Chilla Christ

Personal information
- Full name: Charles Percival Christ
- Born: 10 June 1911 Milton, Brisbane, Queensland
- Died: 22 January 1998 (aged 86) Redcliffe, Queensland
- Batting: Left-handed
- Bowling: Slow left-arm orthodox, left-arm medium-pace

Domestic team information
- 1937-38 to 1946-47: Queensland

Career statistics
| Competition | First-class |
| Matches | 24 |
| Runs scored | 179 |
| Batting average | 6.88 |
| 100s/50s | 0/0 |
| Top score | 32 |
| Balls bowled | 5,747 |
| Wickets | 56 |
| Bowling average | 42.64 |
| 5 wickets in innings | 1 |
| 10 wickets in match | 0 |
| Best bowling | 5/47 |
| Catches/stumpings | 17/– |
- Source: Cricinfo, 15 September 2019

= Chilla Christ =

Australian cricketer

Charles Percival "Chilla" Christ (10 June 1911 – 22 January 1998) was an Australian cricketer who played first-class cricket for Queensland from 1937 to 1947.

==Cricket career==
Chilla Christ (his family name rhymes with "mist") was a left-arm spin bowler who also bowled medium-pace later in his career. He was first chosen to play for Queensland against Victoria in 1930-31 when they were short of players, but the match was rained off, and he had to wait another seven years for his debut. His best figures were 5 for 47 and 2 for 56 in Queensland's victory over New South Wales in 1938–39.

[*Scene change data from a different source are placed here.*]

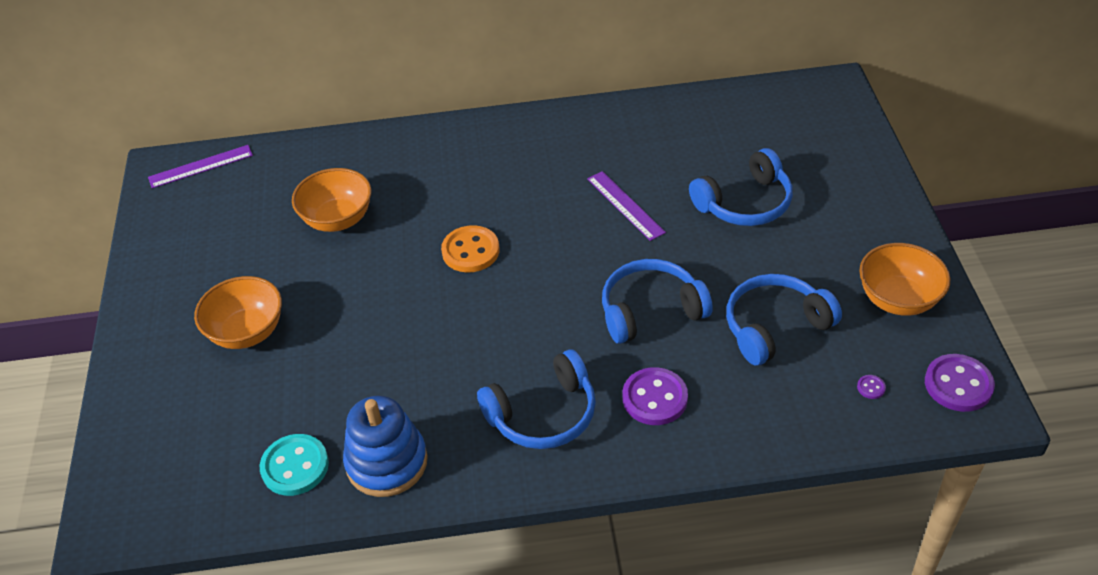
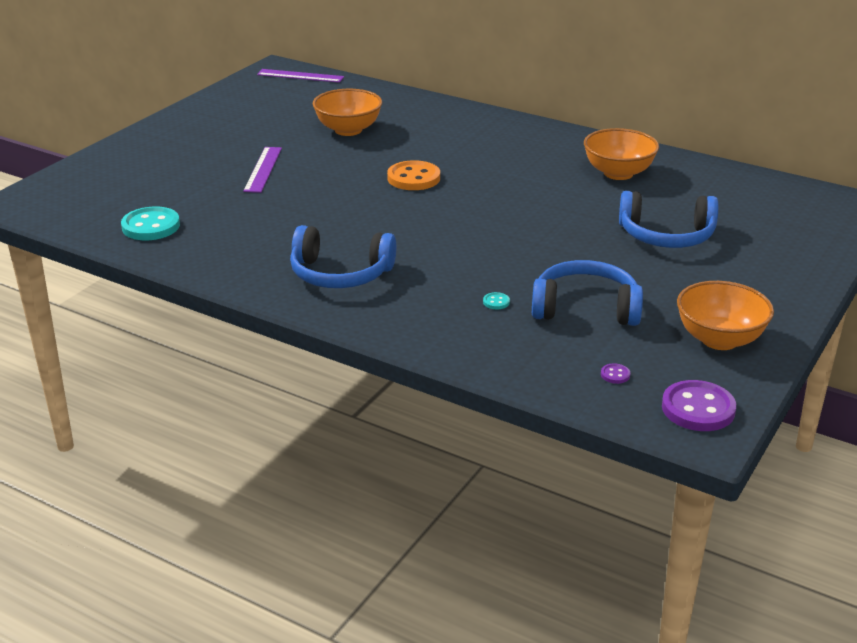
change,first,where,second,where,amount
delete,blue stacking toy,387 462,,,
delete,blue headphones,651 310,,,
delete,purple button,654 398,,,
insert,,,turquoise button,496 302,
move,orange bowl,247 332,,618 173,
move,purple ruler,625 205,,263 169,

Christ was highly successful in the Brisbane competition. In March 1941, he took 8 for 28 and 9 for 33 for Western Suburbs against Valley. In 1942–43, captaining Western Suburbs, he set a Queensland Cricket Association record for the most wickets in a season, 107 at 8.79. In September 1945, he took 6 for 2 against Valley.

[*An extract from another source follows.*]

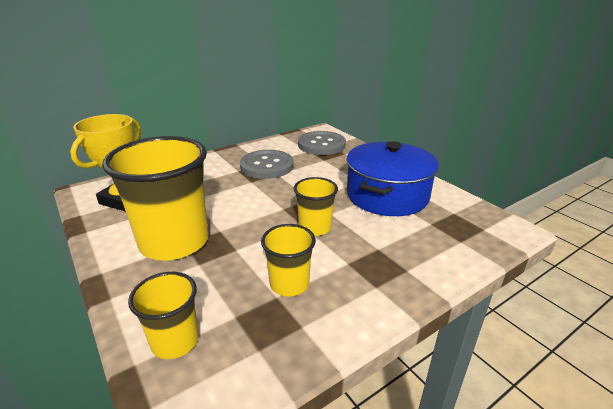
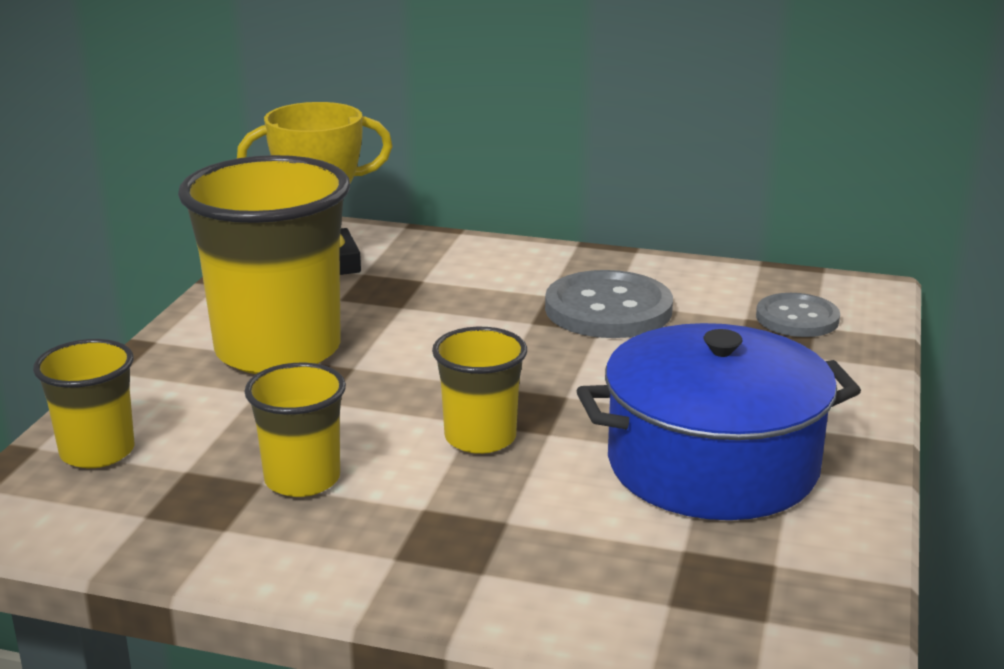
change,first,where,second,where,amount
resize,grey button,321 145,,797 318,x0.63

He served as one of the state selectors in the 1940s. He retired as a player in November 1949. He was made a life member of the Western Suburbs club in 1950.

==Personal life==
Christ married Theresa Gough in August 1940. A primary school teacher, he was promoted from a position at Junction Park State School in Brisbane to be the head teacher at the primary school in the small town of Wyandra in south-western Queensland at the start of 1950. Beginning as a pupil teacher at the age of 14, he taught for 52 years with the Queensland Department of Education; in eight of his 11 schools he served as principal.